Similar to your public safety and your DAS, if there’s a catastrophic event at your building and commercial power is lost and your UPS does not work, what are the first responders going to do if they have no communication abilities inside that facility? How will the people that are trapped inside the building communicate with the authorities? They will have no way to communicate out.
Connected: To a commercial real estate professional, computer backups may be part of the consideration for a battery backup plan. Is there a way to centralize the battery backup systems throughout your building in order to minimize downtime?
ANS: There is, but it’s more challenging because at that point you are supporting many more devices with different levels of criticality. So, if you’re talking about a 20-30 story office building and a trading center, it may make more sense to have disparate systems feeding each couple floors for computers, with a different backup system for the trading center and other mission critical applications, instead of one centralized unit that’s going to handle the whole facility at the same level. The reason being is that the UPS sizing for all systems at a mission critical level, and the additional AC distribution cabling could be cost prohibitive at that point.
“If your tenant is in the finance sector and loses the ability to make trades, those can be incredibly high costs, and the tenant going to hold you responsible for those costs incurred.”
Generally, seventy-five percent or more of commercial buildings, high rises, et cetera, will have some sort of generator and UPS backup. And they’ll have certain protected panels. Those protected panels will have circuits for critical systems, and they are typically designated with an orange outlet to differentiate them from non-protected outlets. These outlets will be placed in IDF closets, mechanical spaces, air handlers, and fire alarm panel rooms to support the critical infrastructure of a building.
That’s really the critical infrastructure, from a building standpoint.
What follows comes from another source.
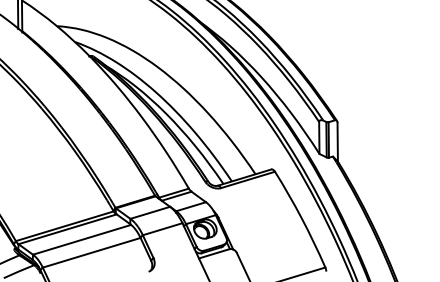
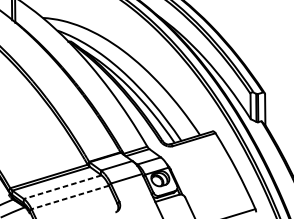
line: (81, 239) -> (62, 186), solid -> dashed
line: (91, 252) -> (70, 197), solid -> dashed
If they support the phone needs of the tenants in the building, the protected power panels would also need to support their PBX. But the likelihood that they would have all their desktops backed up on that same platform is pretty low because that adds a lot more cost and ultimately, the cost of having a user down is less than the cost of having critical equipment not come back up when commercial power is lost.
Connected: What can lead to UPS or DC batteries overheating?
ANS: If the batteries are not located in a proper environment such as the telco or IDF closets, or if the telco closets are small and do not ventilate and dissipate the heat created by the increasing amount of equipment located in those closets. Over a period of time, the batteries start generating heat at a rate that cannot be internally dissipated and they continue to generate more heat in a self-feeding cycle. This is called thermal runaway, and the batteries start swelling and can crack, leading to the potential for a fire and a hazardous material situation if the battery acid leaks out. That is what can happen when your batteries go awry.
Connected: Finally, what sets ANS Advanced Network Services apart from other companies when it comes UPS battery backup services?
ANS: Our differentiation is we use a stricter level of testing parameters associated with the carrier specifications, versus what’s typically applied to UPSs and DC power systems in a commercial real estate or enterprise environment.